For example the graph edge below:
RELATE person:tobie->bought->product:iphone;
Response[ { id: bought:ctwsll49k37a7rmqz9rr, in: person:tobie, out: product:iphone } ]
Can be deleted by:
DELETE person:tobie->bought WHERE out=product:iphone RETURN BEFORE;
As mentioned above, a graph edge will also automatically be deleted if it is no longer connected to a record at both in
and out
.
-- Create three people CREATE person:one, person:two, person:three; -- And a love triangle involving them all RELATE person:one ->likes->person:two; RELATE person:two ->likes->person:three; RELATE person:three->likes->person:one; -- Person two moves to Venus permanently, so delete DELETE person:two; -- Only one `likes` relationship is left SELECT * FROM likes;
Output[ { id: likes:55szjin5yfqwl4sbmy1f, in: person:three, out: person:one } ]
As mentioned at the top of the page, RELATE
can be used for records that do not yet exist. While this behaviour can be overridden by using the ENFORCED
keyword, it can be useful in certain situations.
For example, the VALUE
clause inside a DEFINE FIELD
statement is calculated every time a record is altered (that is, every time it is created or updated). If this value depends on a graph edge, creating the record first will cause VALUE
to calculate it based on a nonexistent path.
In the following example, a house
table has a field called has_road_access
that depends on whether any ->has_road
paths return an output that is not empty.
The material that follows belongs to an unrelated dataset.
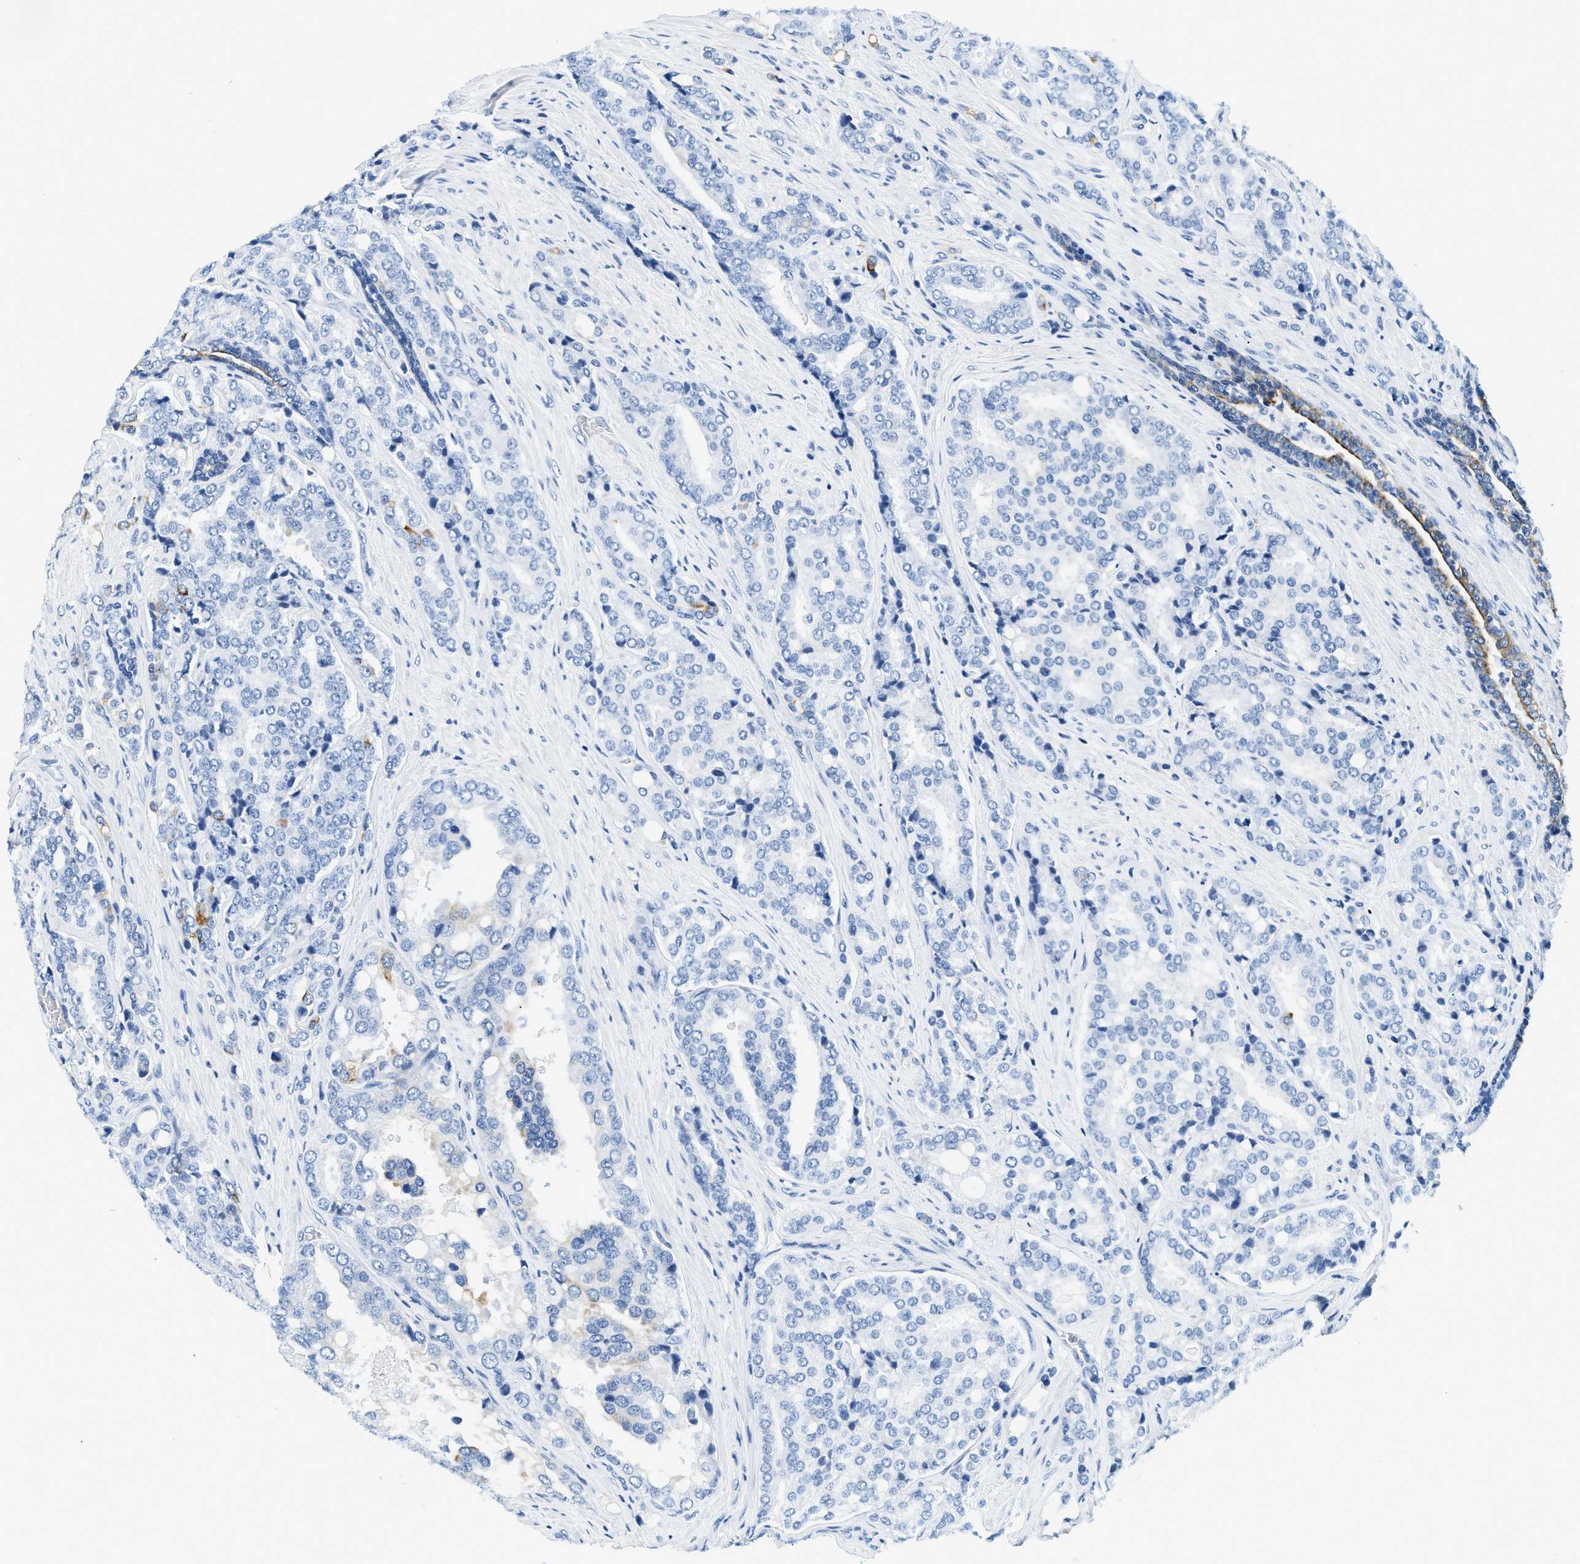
{"staining": {"intensity": "negative", "quantity": "none", "location": "none"}, "tissue": "prostate cancer", "cell_type": "Tumor cells", "image_type": "cancer", "snomed": [{"axis": "morphology", "description": "Adenocarcinoma, High grade"}, {"axis": "topography", "description": "Prostate"}], "caption": "Prostate cancer (adenocarcinoma (high-grade)) was stained to show a protein in brown. There is no significant expression in tumor cells.", "gene": "STXBP2", "patient": {"sex": "male", "age": 50}}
Meanwhile, the city has a new road under construction but no houses are present and their details have not been set yet.
-- Returns true if $this->has_road path is not empty DEFINE FIELD has_road_access ON TABLE house VALUE !!$this->has_road->road; CREATE road SET name = "Dalhurst Way", length = 10.5;
As the addresses of the upcoming houses have been decided, the ->has_road
path can be set ahead of time by giving the house
records an ID based on their exact address.
LET $road = SELECT * FROM ONLY road WHERE name = "Dalhurst Way" LIMIT 1; RELATE [ house:[218, "Dalhurst Way"], house:[222, "Dalhurst Way"], house:[226, "Dalhurst Way"], ]->has_road->$road;
Later on, two new houses are completed in the city and registered in the database. As the path to house:[218, "Dalhurst Way"]
has already been set up, the has_road_access
field will evaluate to true
, while the other house in the middle of nowhere will evaluate to false
.
CREATE house:[218, "Dalhurst Way"] SET floors = 2, bedrooms = 5; CREATE house:[0, "Middle of nowhere"] SET floors = 4, bedrooms = 12;
-------- Query -------- [ { bedrooms: 5, floors: 2, has_road_access: true, id: house:[ 218, 'Dalhurst Way' ] } ] -------- Query -------- [ { bedrooms: 12, floors: 4, has_road_access: false, id: house:[ 0, 'Middle of nowhere' ] } ]
For the questions below, each of the queries will give you largely the same answer. Note that whether ->
and <-
are parsed as in
or out
depends on their direction in relation to the graph edge wrote
. An arrow pointing towards wrote
corresponds to in
, and vice versa.
The following examples show how to make similar queries in a number of different ways, in the context of a database with one person who wrote two articles.
CREATE person:aristotle, article:on_sleep_and_sleeplessness, article:on_dreams; RELATE person:aristotle->wrote->[ article:on_sleep_and_sleeplessness, article:on_dreams ] // Written sometime around the year 330 BC SET time_written = d"-0330-01-01";
Who wrote the articles?
-- All queries lead to `person:artistotle` twice, -- via different paths and thus different field names -- and/or structure -- Directly from the `wrote` table SELECT in FROM wrote; -- From a single `person` record SELECT ->wrote.in FROM person; SELECT ->wrote<-person FROM person; -- From two `article` records SELECT <-wrote.in FROM article; SELECT <-wrote<-person FROM article;
Which articles did the person write?
SELECT out FROM wrote; SELECT ->wrote.out FROM person; SELECT ->wrote->article FROM person; SELECT <-wrote.out FROM article; SELECT <-wrote->article FROM article;
When was the article written?
SELECT time_written FROM wrote; SELECT ->wrote.time_written as time_written FROM person; SELECT <-wrote.time_written as time_written FROM article;
For a more complicated query like the one below you can use a simple rule of thumb: Place the subject in front of the graph selection, then read it backward.
-- This query SELECT ->purchased->product<-purchased<-person->purchased->product FROM person:tobie -- Then becomes person:tobie->purchased->product<-purchased<-person->purchased->product SELECT
Reading this backwards then makes more sense:
Select every product that was purchased by a person who purchased a product that was also purchased by person Tobie.
Alternatively, you can break it down into steps over multiple lines.
-- Starting with Tobie person:tobie -- move on to his purchased products ->purchased->product -- that were also purchased by persons... <-purchased<-person -- what are all of those persons' purchased products? ->purchased->product
Putting it all together it would be: based on all the products Tobie purchased, which person also purchased those products and what did they purchase? This sort of query could be used on a social network site to recommend to the user person:tobie
a list of people that have similar interests.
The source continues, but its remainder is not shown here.